### WHAT YOU SHOULD DO
Write out every line of text from all the rows below without changing a character, and leave the pictures out of your answer.

### Stored data entries
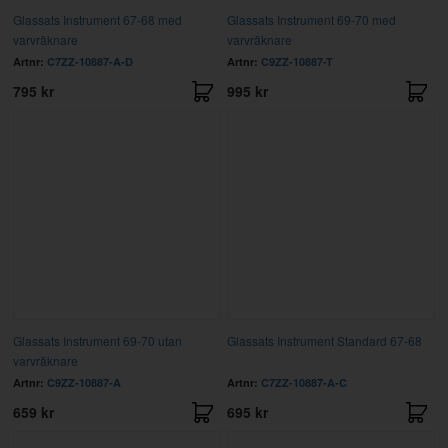
Glassats Instrument 67-68 med
Glassats Instrument 69-70 med
varvräknare
varvräknare
Artnr:
C7ZZ-10887-A-D
Artnr:
C9ZZ-10887-T
795 kr
995 kr
Glassats Instrument 69-70 utan
Glassats Instrument Standard 67-68
varvräknare
Artnr:
C9ZZ-10887-A
Artnr:
C7ZZ-10887-A-C
659 kr
695 kr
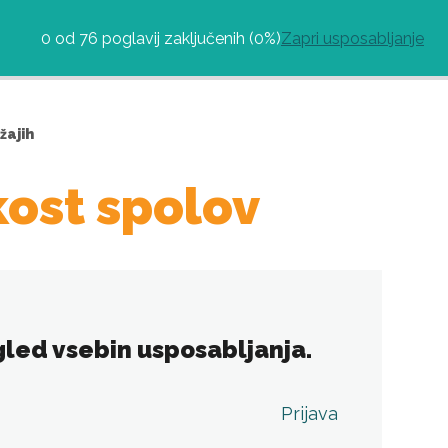
0 od 76 poglavij zaključenih (0%)
Zapri usposabljanje
žajih
kost spolov
 ogled vsebin usposabljanja.
Prijava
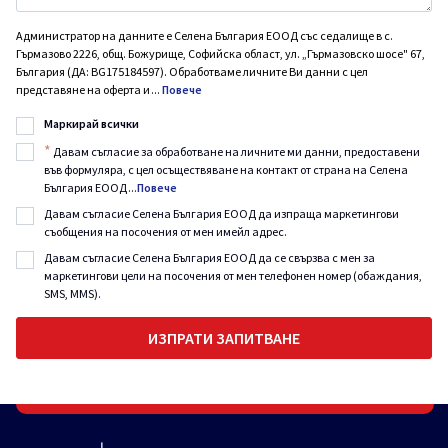
Администратор на данните е Селена България ЕООД със седалище в с.
Гърмазово 2226, общ. Божурище, Софийска област, ул. „Гърмазовско шосе" 67,
България (ДА: BG175184597). Обработваме личните Ви данни с цел
представяне на оферта и
...
Повече
Маркирай всички
*
Давам съгласие за обработване на личните ми данни, предоставени
във формуляра, с цел осъществяване на контакт от страна на Селена
България ЕООД
...
Повече
Давам съгласие Селена България ЕООД да изпраща маркетингови
съобщения на посочения от мен имейл адрес.
Давам съгласие Селена България ЕООД да се свързва с мен за
маркетингови цели на посочения от мен телефонен номер (обаждания,
SMS, MMS).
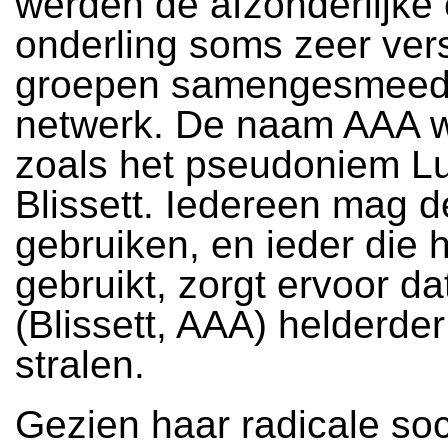
werden de afzonderlijke
onderling soms zeer ver
groepen samengesmeed 
netwerk. De naam AAA w
zoals het pseudoniem Lu
Blissett. Iedereen mag 
gebruiken, en ieder die 
gebruikt, zorgt ervoor da
(Blissett, AAA) helderder
stralen.
Gezien haar radicale soci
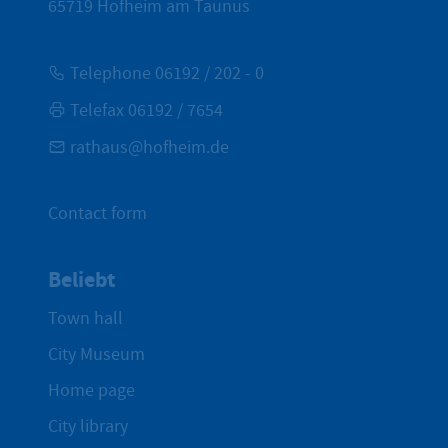
65719
Hofheim am Taunus
Telephone 06192 / 202 - 0
Telefax 06192 / 7654
rathaus@hofheim.de
Contact form
Beliebt
Town hall
City Museum
Home page
City library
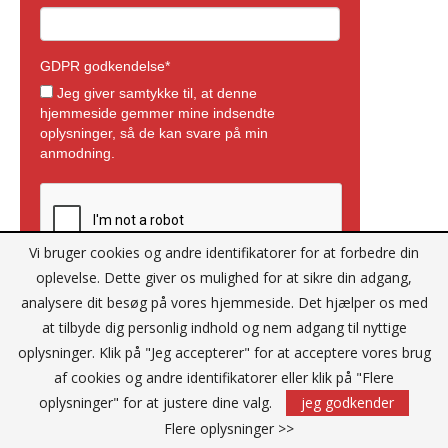
Vi bruger cookies og andre identifikatorer for at forbedre din
oplevelse. Dette giver os mulighed for at sikre din adgang,
analysere dit besøg på vores hjemmeside. Det hjælper os med
at tilbyde dig personlig indhold og nem adgang til nyttige
oplysninger. Klik på "Jeg accepterer" for at acceptere vores brug
af cookies og andre identifikatorer eller klik på "Flere
oplysninger" for at justere dine valg.
jeg godkender
Flere oplysninger >>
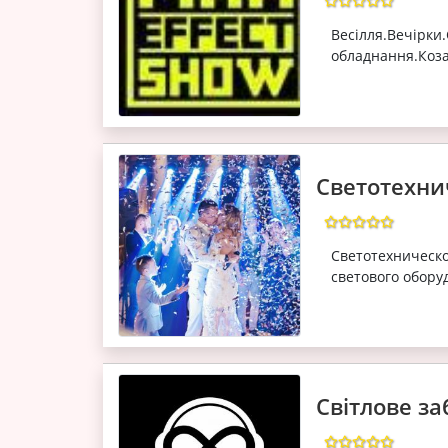
Весілля.Вечір
обладнання.Коза
Светотехни
Светотехничес
светового обору
Світлове за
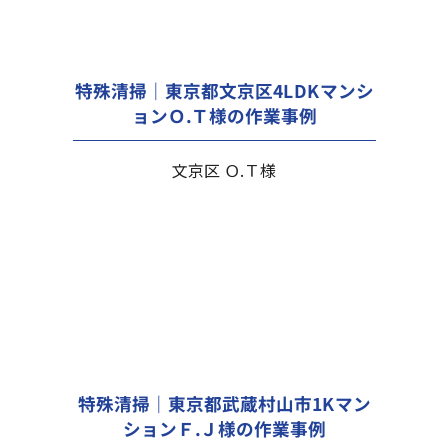
特殊清掃｜東京都文京区4LDKマンシ
ョンＯ.Ｔ様の作業事例
文京区 Ｏ.Ｔ様
特殊清掃｜東京都武蔵村山市1Kマン
ションＦ.Ｊ様の作業事例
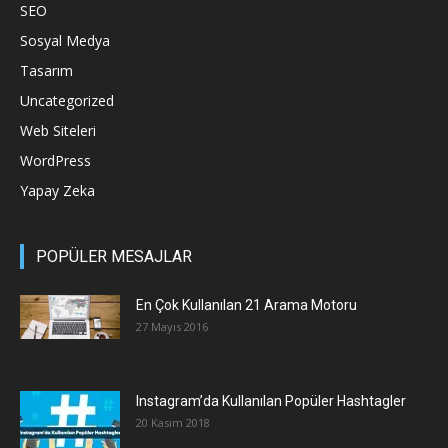
SEO
Sosyal Medya
Tasarım
Uncategorized
Web Siteleri
WordPress
Yapay Zeka
POPÜLER MESAJLAR
En Çok Kullanılan 21 Arama Motoru
27 Mayıs 2016
Instagram’da Kullanılan Popüler Hashtagler
20 Kasım 2018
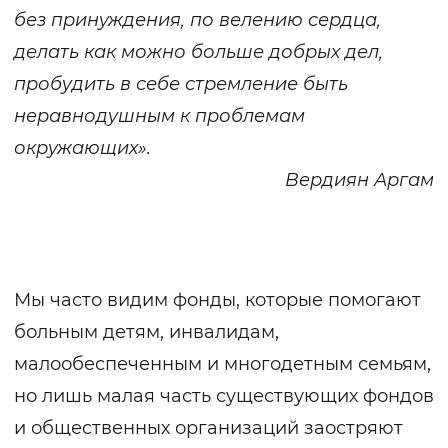
без принуждения, по велению сердца,
делать как можно больше добрых дел,
пробудить в себе стремление быть
неравнодушным к проблемам
окружающих».
Вердиян Аргам
Мы часто видим фонды, которые помогают
больным детям, инвалидам,
малообеспеченным и многодетным семьям,
но лишь малая часть существующих фондов
и общественных организаций заостряют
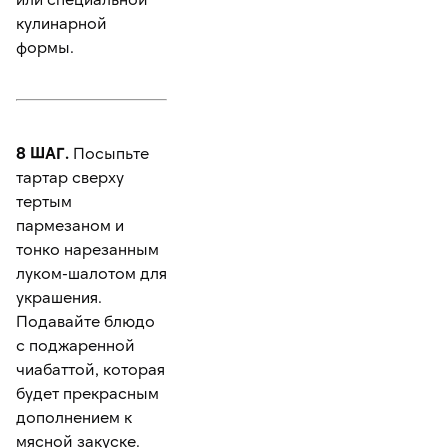
кулинарной
формы.
8 ШАГ.
Посыпьте
тартар сверху
тертым
пармезаном и
тонко нарезанным
луком-шалотом для
украшения.
Подавайте блюдо
с поджаренной
чиабаттой, которая
будет прекрасным
дополнением к
мясной закуске.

### OUTPUT OF THE EXERCISE
Glassats Instrument 67-68 med
Glassats Instrument 69-70 med
varvräknare
varvräknare
Artnr:
C7ZZ-10887-A-D
Artnr:
C9ZZ-10887-T
795 kr
995 kr
Glassats Instrument 69-70 utan
Glassats Instrument Standard 67-68
varvräknare
Artnr:
C9ZZ-10887-A
Artnr:
C7ZZ-10887-A-C
659 kr
695 kr
0 od 76 poglavij zaključenih (0%)
Zapri usposabljanje
žajih
kost spolov
 ogled vsebin usposabljanja.
Prijava
Администратор на данните е Селена България ЕООД със седалище в с.
Гърмазово 2226, общ. Божурище, Софийска област, ул. „Гърмазовско шосе" 67,
България (ДА: BG175184597). Обработваме личните Ви данни с цел
представяне на оферта и
...
Повече
Маркирай всички
*
Давам съгласие за обработване на личните ми данни, предоставени
във формуляра, с цел осъществяване на контакт от страна на Селена
България ЕООД
...
Повече
Давам съгласие Селена България ЕООД да изпраща маркетингови
съобщения на посочения от мен имейл адрес.
Давам съгласие Селена България ЕООД да се свързва с мен за
маркетингови цели на посочения от мен телефонен номер (обаждания,
SMS, MMS).
werden de afzonderlijke
onderling soms zeer ver
groepen samengesmeed 
netwerk. De naam AAA w
zoals het pseudoniem Lu
Blissett. Iedereen mag 
gebruiken, en ieder die 
gebruikt, zorgt ervoor da
(Blissett, AAA) helderder
stralen.
Gezien haar radicale soci
65719
Hofheim am Taunus
Telephone 06192 / 202 - 0
Telefax 06192 / 7654
rathaus@hofheim.de
Contact form
Beliebt
Town hall
City Museum
Home page
City library
Vi bruger cookies og andre identifikatorer for at forbedre din
oplevelse. Dette giver os mulighed for at sikre din adgang,
analysere dit besøg på vores hjemmeside. Det hjælper os med
at tilbyde dig personlig indhold og nem adgang til nyttige
oplysninger. Klik på "Jeg accepterer" for at acceptere vores brug
af cookies og andre identifikatorer eller klik på "Flere
oplysninger" for at justere dine valg.
jeg godkender
Flere oplysninger >>
Весілля.Вечір
обладнання.Коза
Светотехни
Светотехничес
светового обору
Світлове за
特殊清掃｜東京都文京区4LDKマンシ
ョンＯ.Ｔ様の作業事例
文京区 Ｏ.Ｔ様
特殊清掃｜東京都武蔵村山市1Kマン
ションＦ.Ｊ様の作業事例
SEO
Sosyal Medya
Tasarım
Uncategorized
Web Siteleri
WordPress
Yapay Zeka
POPÜLER MESAJLAR
En Çok Kullanılan 21 Arama Motoru
27 Mayıs 2016
Instagram’da Kullanılan Popüler Hashtagler
20 Kasım 2018
без принуждения, по велению сердца,
делать как можно больше добрых дел,
пробудить в себе стремление быть
неравнодушным к проблемам
окружающих».
Вердиян Аргам
Мы часто видим фонды, которые помогают
больным детям, инвалидам,
малообеспеченным и многодетным семьям,
но лишь малая часть существующих фондов
и общественных организаций заостряют
кулинарной
формы.
8 ШАГ.
Посыпьте
тартар сверху
тертым
пармезаном и
тонко нарезанным
луком-шалотом для
украшения.
Подавайте блюдо
с поджаренной
чиабаттой, которая
будет прекрасным
дополнением к
мясной закуске.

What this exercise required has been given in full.